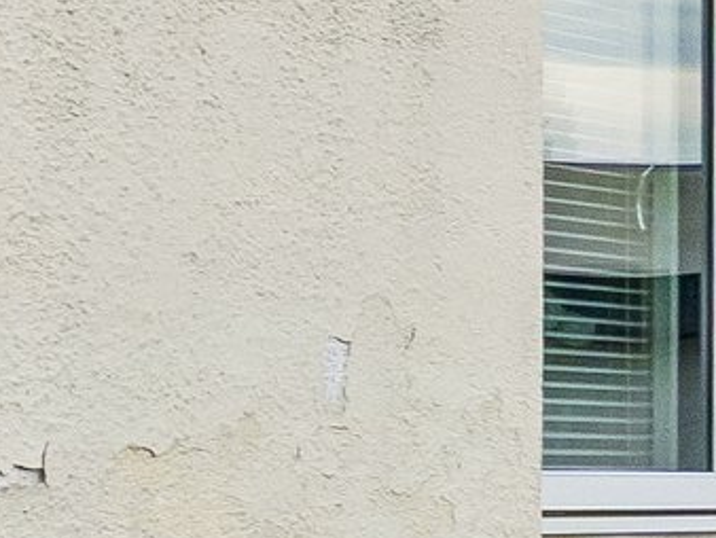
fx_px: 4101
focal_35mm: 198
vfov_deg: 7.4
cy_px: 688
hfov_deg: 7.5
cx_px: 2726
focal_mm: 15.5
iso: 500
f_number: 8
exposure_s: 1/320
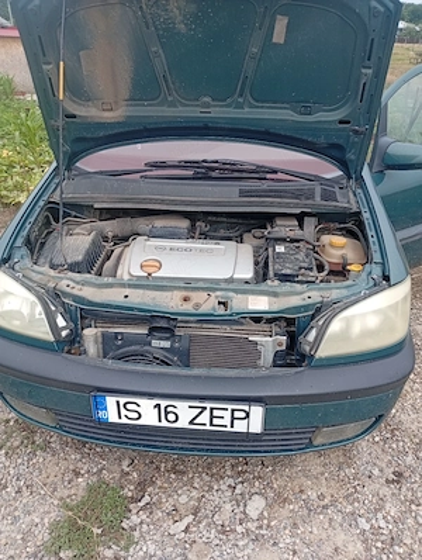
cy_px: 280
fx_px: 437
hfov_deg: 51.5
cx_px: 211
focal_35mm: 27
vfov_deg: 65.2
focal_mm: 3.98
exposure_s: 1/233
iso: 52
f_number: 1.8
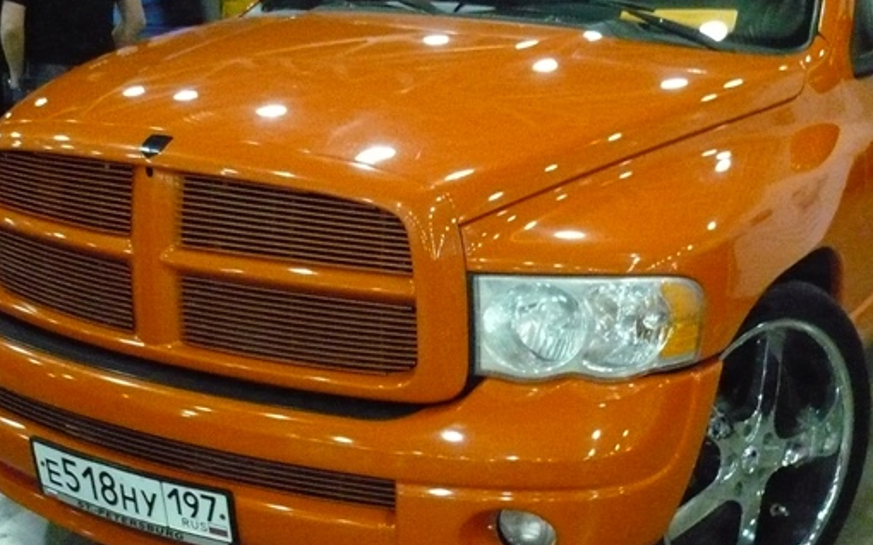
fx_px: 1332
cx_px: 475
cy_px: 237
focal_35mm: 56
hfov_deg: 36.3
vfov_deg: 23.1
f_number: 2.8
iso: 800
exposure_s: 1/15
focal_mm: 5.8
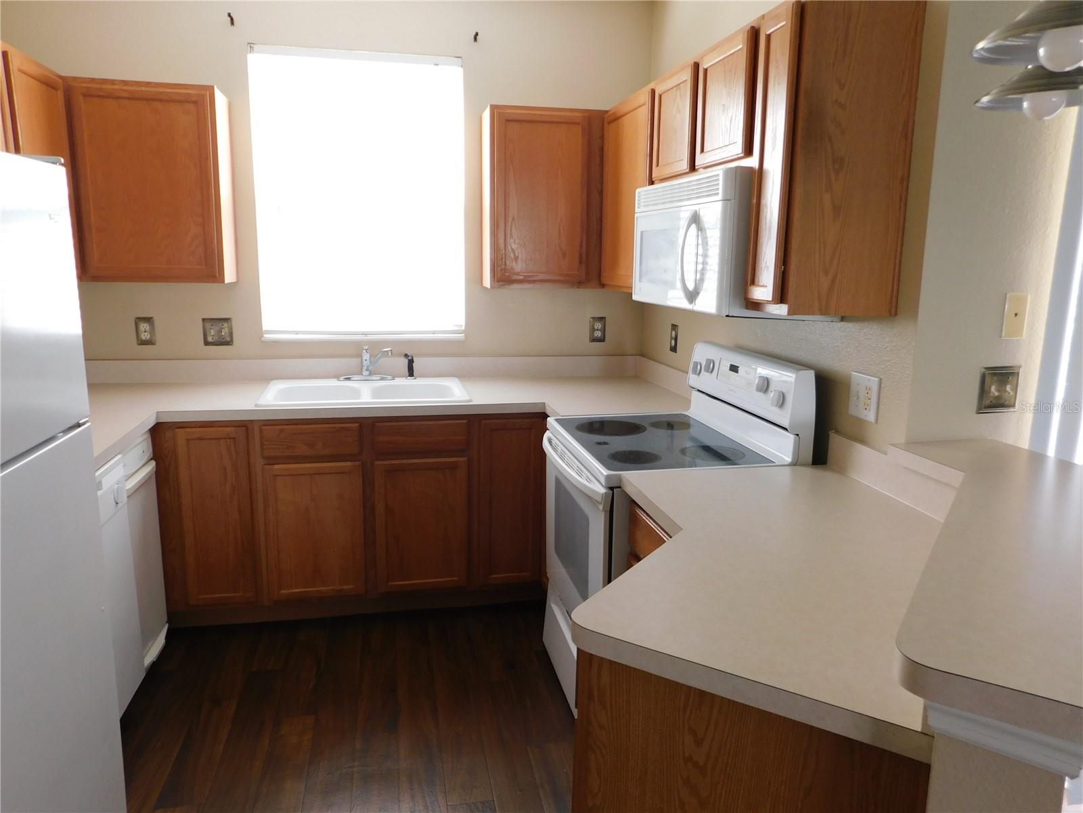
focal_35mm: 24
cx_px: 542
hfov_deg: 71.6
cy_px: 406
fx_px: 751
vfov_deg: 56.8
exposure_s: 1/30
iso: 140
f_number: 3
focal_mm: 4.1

- [ACTIVITY] No picture belongs in the answer, but every word of the records above does, exactly as given.

- [SOLVED PROBLEM]
fx_px: 4101
focal_35mm: 198
vfov_deg: 7.4
cy_px: 688
hfov_deg: 7.5
cx_px: 2726
focal_mm: 15.5
iso: 500
f_number: 8
exposure_s: 1/320
cy_px: 280
fx_px: 437
hfov_deg: 51.5
cx_px: 211
focal_35mm: 27
vfov_deg: 65.2
focal_mm: 3.98
exposure_s: 1/233
iso: 52
f_number: 1.8
fx_px: 1332
cx_px: 475
cy_px: 237
focal_35mm: 56
hfov_deg: 36.3
vfov_deg: 23.1
f_number: 2.8
iso: 800
exposure_s: 1/15
focal_mm: 5.8
focal_35mm: 24
cx_px: 542
hfov_deg: 71.6
cy_px: 406
fx_px: 751
vfov_deg: 56.8
exposure_s: 1/30
iso: 140
f_number: 3
focal_mm: 4.1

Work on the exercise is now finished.